Cada vez que lloraba sucedía una desgracia. Y la culpable de cada llanto era una desgracia.

Ya no le tenía miedo a la osucuridad. Podía deambular por habitaciones en penumbra tal y como si fuera parte de ella.

Eran aquellas desdichadas situaciones a las que tenía miedo. A que su miedo se convirtiera en más miedo. A que las lágrimas se convirtieran en sufrimiento, y el sufrimiento en más lágrimas.

Había llorado tanto que su rostro permanecía con una brillantez acristalada. El chico que estaba en frente, temblando, casi podía reflejar su cara en la de ella.

No volverían a cruzar las miradas nunca más, porque ambos sabían la solución a todo aquello.

Una densa nube de polvo ahogaba sus gargantas, les hacía toser. El joven sentía arena, astillas y pequeños trozos de cerámica clavándose en sus rodillas. La chica, sentada en una silla de madera, escudriñanaba con sus ojos un poco más allá de la coronilla del chico, apoyado en sus piernas.

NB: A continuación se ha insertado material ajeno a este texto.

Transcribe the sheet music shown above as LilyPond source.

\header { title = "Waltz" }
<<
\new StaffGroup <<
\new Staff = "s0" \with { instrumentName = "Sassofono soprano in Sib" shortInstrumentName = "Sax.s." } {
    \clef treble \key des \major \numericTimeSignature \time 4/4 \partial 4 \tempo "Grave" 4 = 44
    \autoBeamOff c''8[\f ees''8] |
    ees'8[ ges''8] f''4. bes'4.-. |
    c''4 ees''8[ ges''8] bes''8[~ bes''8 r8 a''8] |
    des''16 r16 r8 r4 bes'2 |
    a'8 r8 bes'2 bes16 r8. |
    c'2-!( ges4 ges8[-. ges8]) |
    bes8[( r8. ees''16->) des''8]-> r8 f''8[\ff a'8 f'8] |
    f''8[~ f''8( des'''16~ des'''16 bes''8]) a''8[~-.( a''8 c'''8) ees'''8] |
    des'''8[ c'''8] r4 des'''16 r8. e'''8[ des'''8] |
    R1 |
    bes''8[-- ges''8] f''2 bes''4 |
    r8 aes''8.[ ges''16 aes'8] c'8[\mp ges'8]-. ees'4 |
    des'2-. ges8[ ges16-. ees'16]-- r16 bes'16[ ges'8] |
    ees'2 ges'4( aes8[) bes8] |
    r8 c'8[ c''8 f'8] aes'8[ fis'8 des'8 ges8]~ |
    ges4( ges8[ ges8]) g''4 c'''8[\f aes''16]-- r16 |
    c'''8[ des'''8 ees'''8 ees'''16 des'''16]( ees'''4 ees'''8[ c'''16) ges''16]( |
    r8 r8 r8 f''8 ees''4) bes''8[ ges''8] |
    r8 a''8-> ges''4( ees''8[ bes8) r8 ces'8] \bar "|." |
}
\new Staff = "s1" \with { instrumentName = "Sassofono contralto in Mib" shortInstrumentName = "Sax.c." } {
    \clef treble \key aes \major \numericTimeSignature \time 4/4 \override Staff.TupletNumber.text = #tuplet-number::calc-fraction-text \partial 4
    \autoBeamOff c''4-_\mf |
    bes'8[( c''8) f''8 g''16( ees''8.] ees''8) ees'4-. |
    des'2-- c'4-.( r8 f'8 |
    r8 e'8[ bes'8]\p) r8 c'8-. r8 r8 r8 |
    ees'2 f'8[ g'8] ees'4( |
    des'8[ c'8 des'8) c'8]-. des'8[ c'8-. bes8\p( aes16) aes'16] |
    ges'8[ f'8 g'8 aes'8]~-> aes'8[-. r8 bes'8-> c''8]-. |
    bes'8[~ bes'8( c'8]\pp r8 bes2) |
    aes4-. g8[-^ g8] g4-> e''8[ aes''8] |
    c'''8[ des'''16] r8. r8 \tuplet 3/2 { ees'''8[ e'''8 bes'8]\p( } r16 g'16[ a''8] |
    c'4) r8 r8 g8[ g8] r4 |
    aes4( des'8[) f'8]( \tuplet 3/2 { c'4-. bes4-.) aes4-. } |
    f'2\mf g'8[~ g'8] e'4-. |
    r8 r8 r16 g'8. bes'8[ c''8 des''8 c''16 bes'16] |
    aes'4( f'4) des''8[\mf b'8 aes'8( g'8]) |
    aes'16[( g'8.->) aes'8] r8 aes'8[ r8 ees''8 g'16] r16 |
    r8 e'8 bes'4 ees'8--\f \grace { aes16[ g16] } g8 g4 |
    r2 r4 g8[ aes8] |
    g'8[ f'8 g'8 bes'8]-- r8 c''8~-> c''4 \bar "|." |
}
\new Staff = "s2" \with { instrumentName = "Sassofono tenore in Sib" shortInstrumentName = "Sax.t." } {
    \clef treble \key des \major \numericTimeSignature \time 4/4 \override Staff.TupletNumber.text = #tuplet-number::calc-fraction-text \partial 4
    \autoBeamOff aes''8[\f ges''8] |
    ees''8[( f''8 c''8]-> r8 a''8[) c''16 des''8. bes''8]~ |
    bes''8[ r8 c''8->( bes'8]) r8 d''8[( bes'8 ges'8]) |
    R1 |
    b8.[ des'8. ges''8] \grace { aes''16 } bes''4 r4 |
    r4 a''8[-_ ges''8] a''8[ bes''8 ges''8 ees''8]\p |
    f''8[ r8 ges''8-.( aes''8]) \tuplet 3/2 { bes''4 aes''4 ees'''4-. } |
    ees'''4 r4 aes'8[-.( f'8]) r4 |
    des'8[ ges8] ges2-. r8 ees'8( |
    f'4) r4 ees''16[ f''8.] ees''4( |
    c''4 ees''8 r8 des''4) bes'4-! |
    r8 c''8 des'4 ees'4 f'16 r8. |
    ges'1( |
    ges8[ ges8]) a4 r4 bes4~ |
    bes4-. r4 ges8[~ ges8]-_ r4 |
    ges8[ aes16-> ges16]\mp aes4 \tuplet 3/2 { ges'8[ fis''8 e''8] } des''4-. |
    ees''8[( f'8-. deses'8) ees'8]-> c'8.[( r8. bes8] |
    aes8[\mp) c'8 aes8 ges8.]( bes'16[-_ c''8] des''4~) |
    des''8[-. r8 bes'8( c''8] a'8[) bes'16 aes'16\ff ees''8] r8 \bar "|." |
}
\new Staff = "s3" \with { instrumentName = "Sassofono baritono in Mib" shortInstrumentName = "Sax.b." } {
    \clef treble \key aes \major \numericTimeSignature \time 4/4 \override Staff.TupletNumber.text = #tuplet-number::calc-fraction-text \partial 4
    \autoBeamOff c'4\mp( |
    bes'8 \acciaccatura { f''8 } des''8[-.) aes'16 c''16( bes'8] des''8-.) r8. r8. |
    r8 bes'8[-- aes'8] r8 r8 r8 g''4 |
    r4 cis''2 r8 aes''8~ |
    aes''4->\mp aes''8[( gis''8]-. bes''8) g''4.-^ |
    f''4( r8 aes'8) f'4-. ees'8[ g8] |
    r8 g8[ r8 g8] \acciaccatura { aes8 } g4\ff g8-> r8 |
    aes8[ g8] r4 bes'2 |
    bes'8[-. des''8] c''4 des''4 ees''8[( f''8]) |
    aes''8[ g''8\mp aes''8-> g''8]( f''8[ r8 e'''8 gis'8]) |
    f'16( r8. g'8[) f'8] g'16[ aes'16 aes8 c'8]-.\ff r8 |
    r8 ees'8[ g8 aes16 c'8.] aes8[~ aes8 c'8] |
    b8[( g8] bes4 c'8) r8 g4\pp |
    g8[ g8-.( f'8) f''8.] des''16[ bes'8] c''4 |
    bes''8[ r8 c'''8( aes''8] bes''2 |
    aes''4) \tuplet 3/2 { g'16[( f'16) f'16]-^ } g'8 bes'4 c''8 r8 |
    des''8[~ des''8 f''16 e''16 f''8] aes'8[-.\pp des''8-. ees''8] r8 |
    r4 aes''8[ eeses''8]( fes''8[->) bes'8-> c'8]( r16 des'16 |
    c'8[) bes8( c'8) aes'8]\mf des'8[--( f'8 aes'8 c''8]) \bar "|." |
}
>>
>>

Su pelo marrón casi parecía fusionarse con la sucia y agrietada pared del fondo, que una vez fue de un cemento blanco. La habitación en la que se encontraban era una casa en ruinas. Muebles rotos, engullidos por capas de cemento molido del techo, totalmente partido. Vasijas rotas, sillas de madera con el esparto colgando, deshilados. Ventanas supervivientes a las gigantescas aberturas que vigilaban, como ojos de mirada impasible, un desdichado accidente más.

Uno de los últimos.

El chico se levantó en cuanto sus tímpanos reaccionaron al más mínimo gimoteo de la joven castaña, absorta en una locura indomable y serena, derrotada. Ni si quiera pareció importarle su estado, ni hablarla. Sus pies hecharon a correr torpemente entre la podredumbre del lugar.

Se tropezó varias veces en el camino. Pero sus piernas parecían responder a una respiración acelerada, a una urgencia y desesperación al borde del ataque al corazón.

Abrió ventanas, puertas, pasó por boquetes mil veces más grandes que él. Le conducía a otras habitaciones, algunas más pequeñas, otras con muebles diferentes, con más ventanas y puertas. Muchas estaban en la más absoluta oscuridad, otras tenían aberturas que daban al exterior azulado.

Las habitaciones repletas de escombros, la atmósfera enmarronecida de las paredes mugrientas y la irrespirable bomba de partículas arenosas en el aire se acabaron. En su lugar, impactando con el interior, un cielo completamente azul abarcaba el exterior, tras uno de los boquetes.

No había nada más que un azul infinito en todas direcciones.

Miró hacia abajo. Una sensación de vértigo le consumió por dentro. Notó sus dedos aferrándose con angustia en la seca y cochambrosa pared. Noto que una corriente de aire arenosa que venía del interior le animaba a saltar al vacío.

No tenía nada que perder.

El vértigo le duplicaba las imágenes que veía, le retorcía la realidad.

Pero no había nada que ver.

El vértigo le atizaba el estómago con náuseas.

Pero, en realidad, no era por ningún motivo.

Entonces, ¿por qué no saltaba? ¿Por qué no saltaba sin pensar, como en el momento en el que huyó de ella?

Saltó.

Sin embargo, ya era demasiado tarde. Había cometido una equivocación. Había pensado en hacerlo.

Pero ella no iba a consentir llorar por otra desgracia. Especialmente la de él.

Gotas saladas resbalaron por su enrojecido lagrimal. Las lágrimas llegaron al final de su recorrido como el mundo que conocían.

Y entonces lloró por su propio lloro.